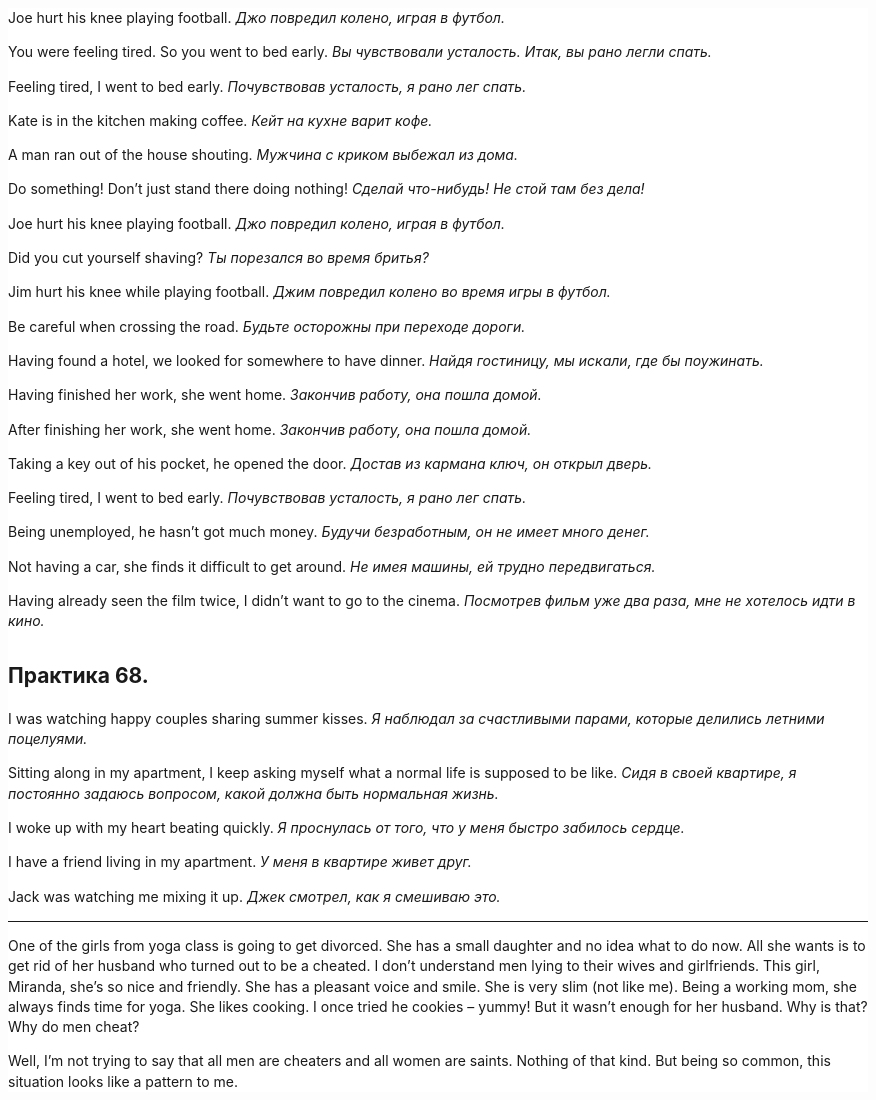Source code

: Joe hurt his knee playing football. *Джо повредил колено, играя в футбол.*

You were feeling tired. So you went to bed early. *Вы чувствовали усталость. Итак, вы рано легли спать.*

Feeling tired, I went to bed early. *Почувствовав усталость, я рано лег спать.*

Kate is in the kitchen making coffee. *Кейт на кухне варит кофе.*

A man ran out of the house shouting. *Мужчина с криком выбежал из дома.*

Do something! Don’t just stand there doing nothing! *Сделай что-нибудь! Не стой там без дела!*

Joe hurt his knee playing football. *Джо повредил колено, играя в футбол.*

Did you cut yourself shaving? *Ты порезался во время бритья?*

Jim hurt his knee while playing football. *Джим повредил колено во время игры в футбол.*

Be careful when crossing the road. *Будьте осторожны при переходе дороги.*

Having found a hotel, we looked for somewhere to have dinner. *Найдя гостиницу, мы искали, где бы поужинать.*

Having finished her work, she went home. *Закончив работу, она пошла домой.*

After finishing her work, she went home. *Закончив работу, она пошла домой.*

Taking a key out of his pocket, he opened the door. *Достав из кармана ключ, он открыл дверь.*

Feeling tired, I went to bed early. *Почувствовав усталость, я рано лег спать.*

Being unemployed, he hasn’t got much money. *Будучи безработным, он не имеет много денег.*

Not having a car, she finds it difficult to get around. *Не имея машины, ей трудно передвигаться.*

Having already seen the film twice, I didn’t want to go to the cinema. *Посмотрев фильм уже два раза, мне не хотелось идти в кино.*

## Практика 68.

I was watching happy couples sharing summer kisses. *Я наблюдал за счастливыми парами, которые делились летними поцелуями.*

Sitting along in my apartment, I keep asking myself what a normal life is supposed to be like. *Сидя в своей квартире, я постоянно задаюсь вопросом, какой должна быть нормальная жизнь.*

I woke up with my heart beating quickly. *Я проснулась от того, что у меня быстро забилось сердце.*

I have a friend living in my apartment. *У меня в квартире живет друг.*

Jack was watching me mixing it up. *Джек смотрел, как я смешиваю это.*
_________
One of the girls from yoga class is going to get divorced. She has a small daughter and no idea what to do now. All she wants is to get rid of her husband who turned out to be a cheated. I don’t understand men lying to their wives and girlfriends. This girl, Miranda, she’s so nice and friendly. She has a pleasant voice and smile. She is very slim (not like me). Being a working mom, she always finds time for yoga. She likes cooking. I once tried he cookies – yummy! But it wasn’t enough for her husband. Why is that? Why do men cheat?

Well, I’m not trying to say that all men are cheaters and all women are saints. Nothing of that kind. But being so common, this situation looks like a pattern to me.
■ ■ ■ ■ ■ ■ ■
-- To do --
Could you copy out every line of the entries above, character for character, and leave out the pictures?

-- Output --
Source code

: Joe hurt his knee playing football. *Джо повредил колено, играя в футбол.*

You were feeling tired. So you went to bed early. *Вы чувствовали усталость. Итак, вы рано легли спать.*

Feeling tired, I went to bed early. *Почувствовав усталость, я рано лег спать.*

Kate is in the kitchen making coffee. *Кейт на кухне варит кофе.*

A man ran out of the house shouting. *Мужчина с криком выбежал из дома.*

Do something! Don’t just stand there doing nothing! *Сделай что-нибудь! Не стой там без дела!*

Joe hurt his knee playing football. *Джо повредил колено, играя в футбол.*

Did you cut yourself shaving? *Ты порезался во время бритья?*

Jim hurt his knee while playing football. *Джим повредил колено во время игры в футбол.*

Be careful when crossing the road. *Будьте осторожны при переходе дороги.*

Having found a hotel, we looked for somewhere to have dinner. *Найдя гостиницу, мы искали, где бы поужинать.*

Having finished her work, she went home. *Закончив работу, она пошла домой.*

After finishing her work, she went home. *Закончив работу, она пошла домой.*

Taking a key out of his pocket, he opened the door. *Достав из кармана ключ, он открыл дверь.*

Feeling tired, I went to bed early. *Почувствовав усталость, я рано лег спать.*

Being unemployed, he hasn’t got much money. *Будучи безработным, он не имеет много денег.*

Not having a car, she finds it difficult to get around. *Не имея машины, ей трудно передвигаться.*

Having already seen the film twice, I didn’t want to go to the cinema. *Посмотрев фильм уже два раза, мне не хотелось идти в кино.*

## Практика 68.

I was watching happy couples sharing summer kisses. *Я наблюдал за счастливыми парами, которые делились летними поцелуями.*

Sitting along in my apartment, I keep asking myself what a normal life is supposed to be like. *Сидя в своей квартире, я постоянно задаюсь вопросом, какой должна быть нормальная жизнь.*

I woke up with my heart beating quickly. *Я проснулась от того, что у меня быстро забилось сердце.*

I have a friend living in my apartment. *У меня в квартире живет друг.*

Jack was watching me mixing it up. *Джек смотрел, как я смешиваю это.*
_________
One of the girls from yoga class is going to get divorced. She has a small daughter and no idea what to do now. All she wants is to get rid of her husband who turned out to be a cheated. I don’t understand men lying to their wives and girlfriends. This girl, Miranda, she’s so nice and friendly. She has a pleasant voice and smile. She is very slim (not like me). Being a working mom, she always finds time for yoga. She likes cooking. I once tried he cookies – yummy! But it wasn’t enough for her husband. Why is that? Why do men cheat?

Well, I’m not trying to say that all men are cheaters and all women are saints. Nothing of that kind. But being so common, this situation looks like a pattern to me.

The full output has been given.